Chiron is not a planet, discoverer insists

Charles Kowal, the discoverer of Chiron, broke decades of silence and said in an interview last week that “Chiron is not a planet.”

Chiron, and its neighbor Saturn.
Chiron, and its neighbor Saturn.

“It’s a comet, with a couple of tails and everything,” Kowal said, during a visit to Kingston, NY, where he gave an interview at Dominick’s Cafe there. “The fact that anyone thinks it’s a planet involves a 1978 article in The New York Times. The correction was run one week later, but nobody saw that.”

He said he thought it was strange that so many astrologers are intrigued “by this wayward little chip of ice.”

Zane Stein, who wrote the first book about Chiron and who was the first to possess an ephemeris for it, noted that Kowal has Chiron in the 12th house of his natal chart. “Of course he doesn’t understand why this is so meaningful. But wait till he has his second Chiron return in 2042. Then he’ll understand.”

Melanie Reinhart, reached by carrier pigeon in her cottage in the last bit of rural England, said in a message that “it doesn’t matter whether someone understands Chiron. We don’t want to be evangelists. If someone is ready, they shall understand.”

Reached in the Pleiades after her latest trip to Egypt, Barbara Hand Clow said, “Wait till Nibiru comes around. then you’ll wish Chiron was a planet.”

“Good evening,” she added.

The controversy over Chiron’s status as a planet follows a similar debate over Pluto, which the International Astronomical Union settled in the summer of 2006 by kicking Pluto out of the solar system.

The New Horizons mission to Pluto, launched in the summer of 2006, was delayed by a few weeks to include a message to Pluto informing it that it was no longer a planet. That message will arrive in 2015, and also send back the first ever clear images of Pluto and its moons that scientists have ever seen.

Eris, reached for comment in her summer home 22 astronomical units away from the Sun, said she was fine with neither Chiron nor Pluto being planets. “It’s all good,” she said. “Now you all have to deal with me.”

Related: Astronomers Delcare Earth Not a Planet

4 thoughts on “Chiron is not a planet, discoverer insists”

  1. Here are a couple of Pluto pieces. This is the one written after the IAU did its highly political, not quite scientifically grounded vote:

    http://www.planetwavesweekly.com/resources/pluto_astrology.html

    This is a sidebar that I forgot I wrote, called Welcome to System Two.

    http://planetwavesweekly.com/drdc8/restof2006/20060901x.html

    This is from the week before Pluto was reclassified, when it looked like the way the IAU would go would be to add dwarf planets as “actual planets,” including both Pluto and Charon. It was actually Mike Brown, the discoverer of Eris, whose support tipped the scales in favor of Dwarf Planets being classified as such (at the time, Pluto, Ceres and Eris). It may have also been that Mike knew which way the wind was blowing and wanted to stay friends with his colleagues and not seem like the dork he isn’t, so he went with the new classification.
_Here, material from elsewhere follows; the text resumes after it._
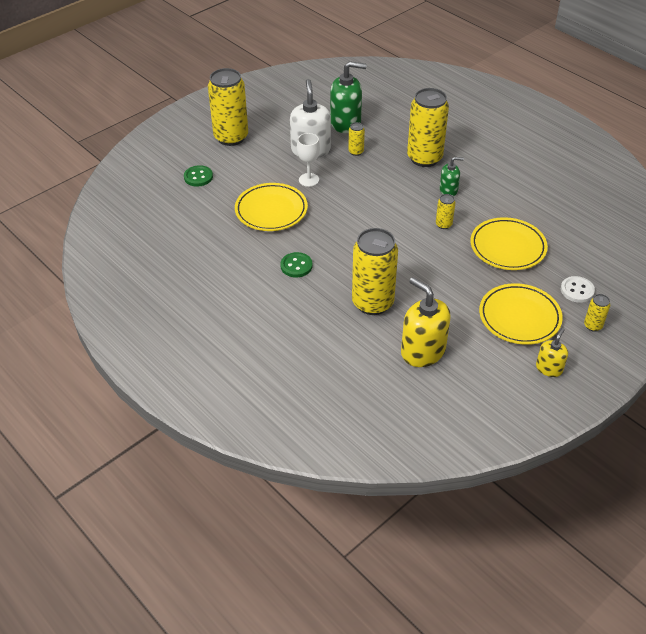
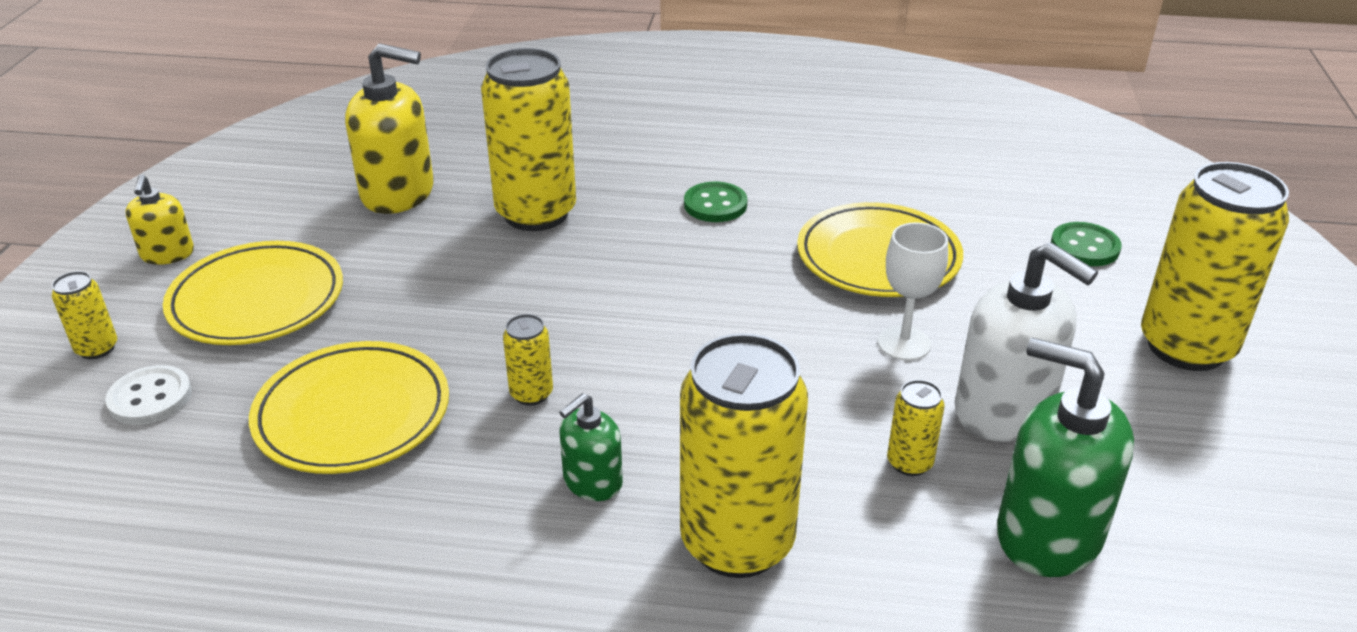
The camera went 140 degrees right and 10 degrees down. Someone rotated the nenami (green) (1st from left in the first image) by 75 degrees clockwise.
    My only personal objection to that was that one of the scientific criteria to define planet and thus de-define Pluto as a planet was: the object in question had to have already “cleared its orbit.” Which is just absurd, because Jupiter is out there sucking in anything that comes near it, and Neptune obviously hasn’t cleared Pluto out of the way of its orbit otherwise I would not be sitting here blasting Amnesiac writing to you about it late this Tuesday night.

    This may be covered by a password – if so, use your usual PW subscriber keywords. I’ll make a free version for tomorrow.

    http://planetwavesweekly.com/drdc8/restof2006/20060818.html

  2. “The view of the horizon is the lover.” –Gegelpani

    Heee Haaa. So, did Barbara say what sign Niribu will appear in and which dimension we should be tuned to – should be any decade now, eh?